- **Aim of the exercise**
An exact copy of the lines from the one containing "After the main" through the last line below is required; include both of those lines and no others.
*-*-*
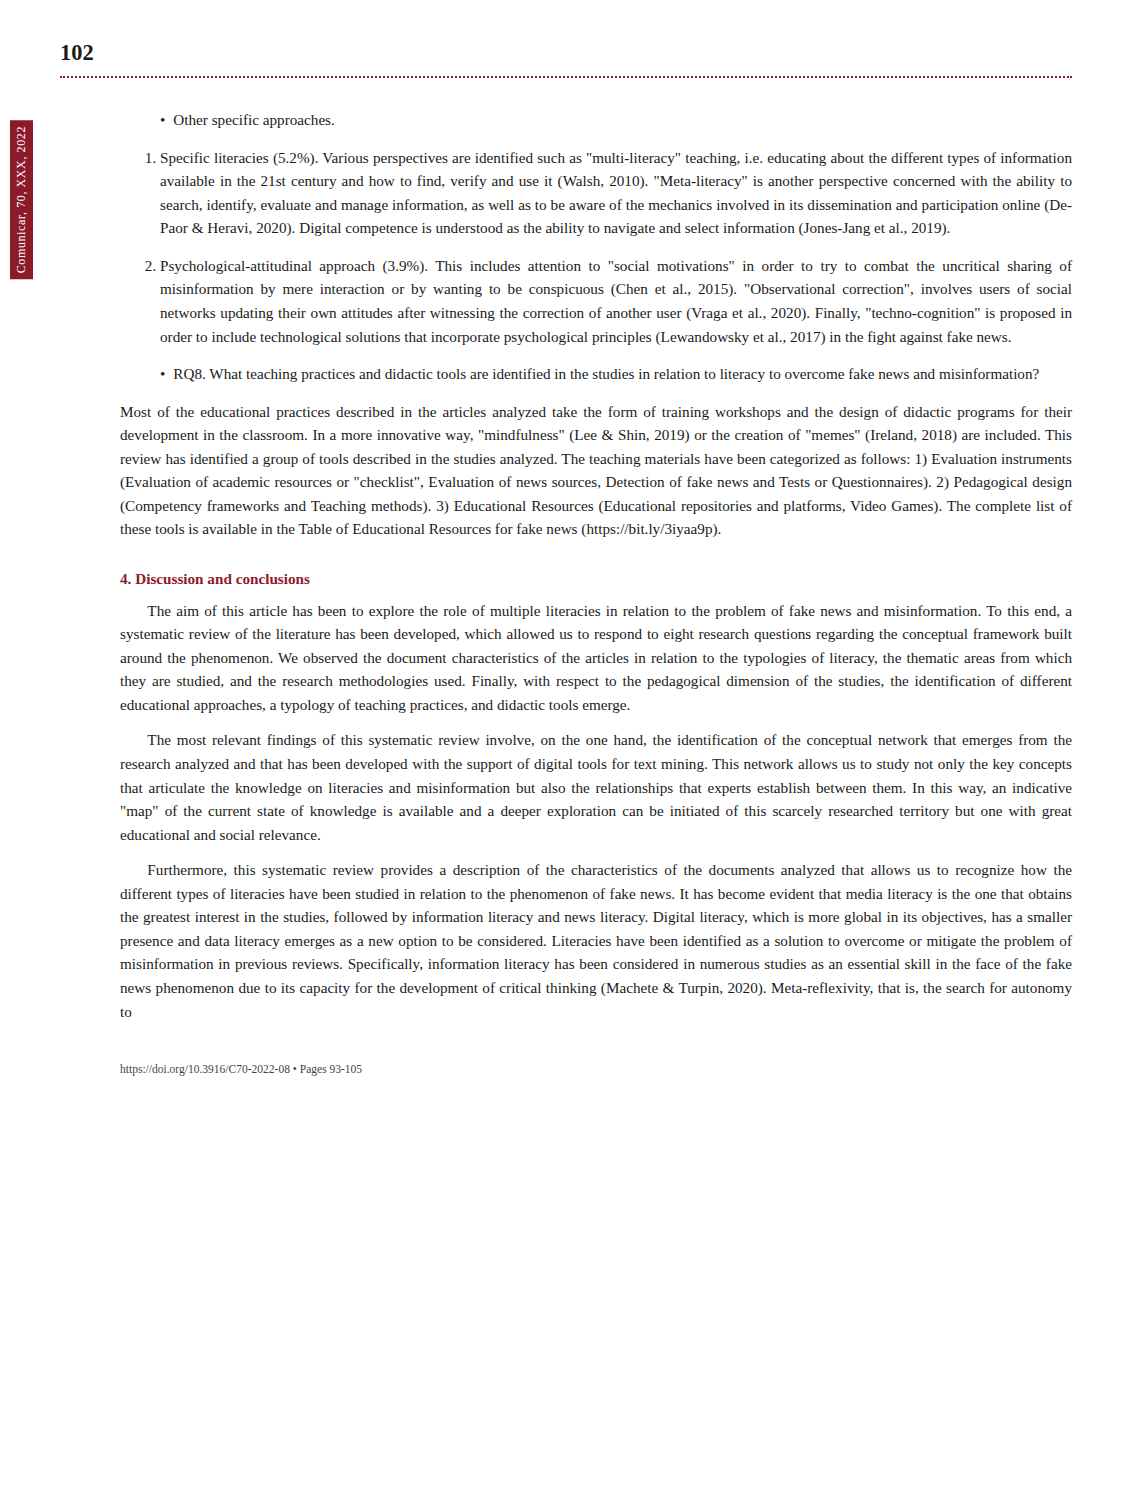102
Comunicar, 70, XXX, 2022
Other specific approaches.
Specific literacies (5.2%). Various perspectives are identified such as "multi-literacy" teaching, i.e. educating about the different types of information available in the 21st century and how to find, verify and use it (Walsh, 2010). "Meta-literacy" is another perspective concerned with the ability to search, identify, evaluate and manage information, as well as to be aware of the mechanics involved in its dissemination and participation online (De-Paor & Heravi, 2020). Digital competence is understood as the ability to navigate and select information (Jones-Jang et al., 2019).
Psychological-attitudinal approach (3.9%). This includes attention to "social motivations" in order to try to combat the uncritical sharing of misinformation by mere interaction or by wanting to be conspicuous (Chen et al., 2015). "Observational correction", involves users of social networks updating their own attitudes after witnessing the correction of another user (Vraga et al., 2020). Finally, "techno-cognition" is proposed in order to include technological solutions that incorporate psychological principles (Lewandowsky et al., 2017) in the fight against fake news.
RQ8. What teaching practices and didactic tools are identified in the studies in relation to literacy to overcome fake news and misinformation?
Most of the educational practices described in the articles analyzed take the form of training workshops and the design of didactic programs for their development in the classroom. In a more innovative way, "mindfulness" (Lee & Shin, 2019) or the creation of "memes" (Ireland, 2018) are included. This review has identified a group of tools described in the studies analyzed. The teaching materials have been categorized as follows: 1) Evaluation instruments (Evaluation of academic resources or "checklist", Evaluation of news sources, Detection of fake news and Tests or Questionnaires). 2) Pedagogical design (Competency frameworks and Teaching methods). 3) Educational Resources (Educational repositories and platforms, Video Games). The complete list of these tools is available in the Table of Educational Resources for fake news (https://bit.ly/3iyaa9p).
4. Discussion and conclusions
The aim of this article has been to explore the role of multiple literacies in relation to the problem of fake news and misinformation. To this end, a systematic review of the literature has been developed, which allowed us to respond to eight research questions regarding the conceptual framework built around the phenomenon. We observed the document characteristics of the articles in relation to the typologies of literacy, the thematic areas from which they are studied, and the research methodologies used. Finally, with respect to the pedagogical dimension of the studies, the identification of different educational approaches, a typology of teaching practices, and didactic tools emerge.
The most relevant findings of this systematic review involve, on the one hand, the identification of the conceptual network that emerges from the research analyzed and that has been developed with the support of digital tools for text mining. This network allows us to study not only the key concepts that articulate the knowledge on literacies and misinformation but also the relationships that experts establish between them. In this way, an indicative "map" of the current state of knowledge is available and a deeper exploration can be initiated of this scarcely researched territory but one with great educational and social relevance.
Furthermore, this systematic review provides a description of the characteristics of the documents analyzed that allows us to recognize how the different types of literacies have been studied in relation to the phenomenon of fake news. It has become evident that media literacy is the one that obtains the greatest interest in the studies, followed by information literacy and news literacy. Digital literacy, which is more global in its objectives, has a smaller presence and data literacy emerges as a new option to be considered. Literacies have been identified as a solution to overcome or mitigate the problem of misinformation in previous reviews. Specifically, information literacy has been considered in numerous studies as an essential skill in the face of the fake news phenomenon due to its capacity for the development of critical thinking (Machete & Turpin, 2020). Meta-reflexivity, that is, the search for autonomy to
https://doi.org/10.3916/C70-2022-08 • Pages 93-105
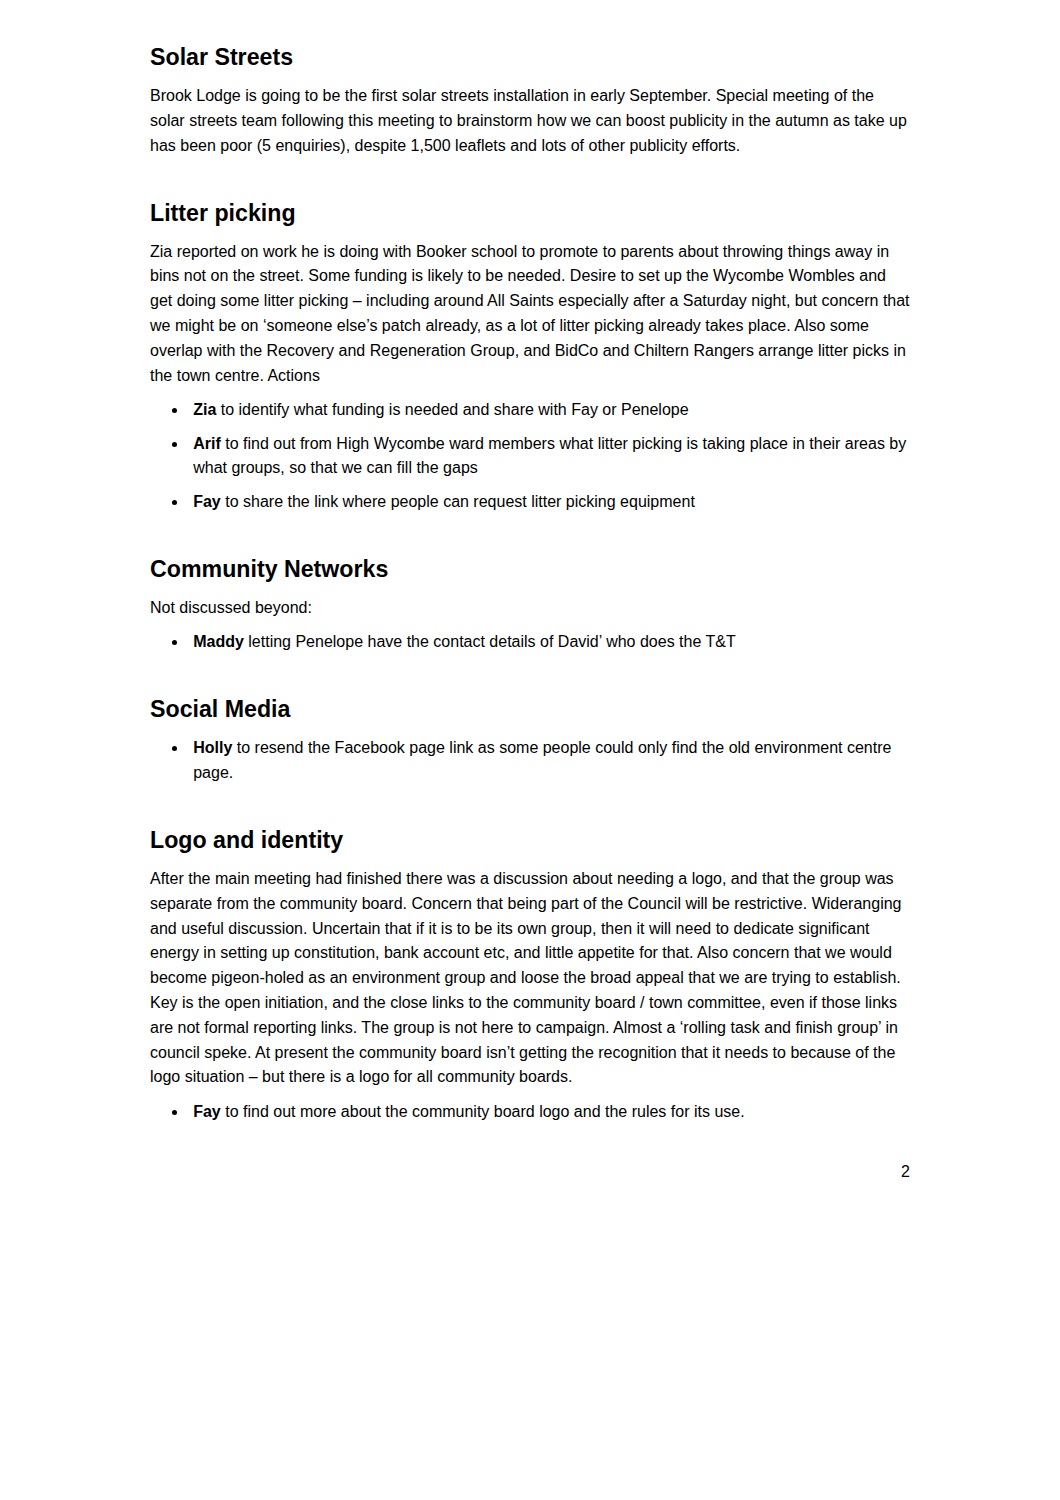Solar Streets
Brook Lodge is going to be the first solar streets installation in early September. Special meeting of the solar streets team following this meeting to brainstorm how we can boost publicity in the autumn as take up has been poor (5 enquiries), despite 1,500 leaflets and lots of other publicity efforts.
Litter picking
Zia reported on work he is doing with Booker school to promote to parents about throwing things away in bins not on the street. Some funding is likely to be needed. Desire to set up the Wycombe Wombles and get doing some litter picking – including around All Saints especially after a Saturday night, but concern that we might be on ‘someone else’s patch already, as a lot of litter picking already takes place. Also some overlap with the Recovery and Regeneration Group, and BidCo and Chiltern Rangers arrange litter picks in the town centre. Actions
Zia to identify what funding is needed and share with Fay or Penelope
Arif to find out from High Wycombe ward members what litter picking is taking place in their areas by what groups, so that we can fill the gaps
Fay to share the link where people can request litter picking equipment
Community Networks
Not discussed beyond:
Maddy letting Penelope have the contact details of David’ who does the T&T
Social Media
Holly to resend the Facebook page link as some people could only find the old environment centre page.
Logo and identity
After the main meeting had finished there was a discussion about needing a logo, and that the group was separate from the community board. Concern that being part of the Council will be restrictive. Wideranging and useful discussion. Uncertain that if it is to be its own group, then it will need to dedicate significant energy in setting up constitution, bank account etc, and little appetite for that. Also concern that we would become pigeon-holed as an environment group and loose the broad appeal that we are trying to establish. Key is the open initiation, and the close links to the community board / town committee, even if those links are not formal reporting links. The group is not here to campaign. Almost a ‘rolling task and finish group’ in council speke. At present the community board isn’t getting the recognition that it needs to because of the logo situation – but there is a logo for all community boards.
Fay to find out more about the community board logo and the rules for its use.
2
*-*-*
- **Solution below**
After the main meeting had finished there was a discussion about needing a logo, and that the group was separate from the community board. Concern that being part of the Council will be restrictive. Wideranging and useful discussion. Uncertain that if it is to be its own group, then it will need to dedicate significant energy in setting up constitution, bank account etc, and little appetite for that. Also concern that we would become pigeon-holed as an environment group and loose the broad appeal that we are trying to establish. Key is the open initiation, and the close links to the community board / town committee, even if those links are not formal reporting links. The group is not here to campaign. Almost a ‘rolling task and finish group’ in council speke. At present the community board isn’t getting the recognition that it needs to because of the logo situation – but there is a logo for all community boards.
Fay to find out more about the community board logo and the rules for its use.
2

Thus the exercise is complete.